• Tasks to carry out
a: In the text about routine, what name does the writer give to doing a tiny extra thing now so there is less to do later?
b: Turn the paragraph of the text about routine that begins "The problem with routine is that" into a short bulleted list that keeps its main points.

• Text provided
A lot of the rest is the mundane maintain the status quo activities. Personally, I don't find them inspiring, which is probably easy to see from the word choices I make when talking or writing about them. Being a housewife has never struck me as an emotionally fulfilling or satisfactory lifestyle for me. Being a systems administrator falls into the same emotional band. Nothing against sysadmins or house spouses, but I'm a progress bar kind of girl.

On the other hand, without routine, I very quickly come apart at the seams. A set daily, weekly, monthly routine frees up a lot of effort that would otherwise be spent on decision making. Or at least transfers to to times where it's manageable to set up, review, and debug.

The problem with routine is that when things change, they don't. Not by themselves. They're brittle under change. For me, it usually takes some weeks at least to settle after a change, or after an event which causes routine to be broken for more than a few days. Enough flexibility to cope with this kind of thing and it's usually not firm enough for in to be useful on a day to day basis. Or I just don't have the skills to design resilient routines that suit me and my life. Of course, when the proverbial hits the fan, what usually happens to me is out-of-control sleep - so I'm either unconscious or a zombie, barely capable of basic self care, much less anything else. Especially not if I'm emotionally exhausted, and I don't have the spare willpower to force myself to do things.

Part of my coping strategy is the quite large number of tasks on my list; doing these tasks helps minimise the collateral impact that occurs when my routine stops happening, and gives me slack time in which to recover. This helps in minimising anxiety during recovery, but does impose a burden of anxiety at other times.

Another aspect is what I like to call 'proactive laziness'. That essentially means doing a tiny extra thing now so I have less to do later. Things like having all the recipes I use regularly printed out and kept in a display folder in the kitchen, so I don't spend half an hour or so wandering around the internet going 'I know I had the link somewhere...', which is a waste of my time and effort. I'll note I've been pretty slack with this lately, which is my first thing to tackle in this challenge cycle.

Records taken from a collection:
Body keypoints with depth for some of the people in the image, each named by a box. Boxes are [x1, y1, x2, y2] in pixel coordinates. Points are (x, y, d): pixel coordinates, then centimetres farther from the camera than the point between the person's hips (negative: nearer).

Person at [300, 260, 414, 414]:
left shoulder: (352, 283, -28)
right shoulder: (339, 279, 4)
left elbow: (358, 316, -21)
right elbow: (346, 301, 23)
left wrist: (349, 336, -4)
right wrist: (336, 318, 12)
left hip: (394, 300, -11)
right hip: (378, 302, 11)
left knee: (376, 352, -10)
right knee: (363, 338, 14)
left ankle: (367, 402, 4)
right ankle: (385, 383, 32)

• Response list
a: Proactive laziness.

b:
- Routines don't change by themselves when circumstances do. They are brittle under change.
- After a change, or after routine is broken for more than a few days, I usually need at least some weeks to settle.
- A routine flexible enough to cope with this is usually not firm enough to be useful day to day. Or I lack the skills to design resilient routines that suit me.
- When things go badly, my sleep gets out of control. I'm either unconscious or a zombie, barely capable of basic self care.
- This is worst when I'm emotionally exhausted and have no spare willpower to force myself to do things.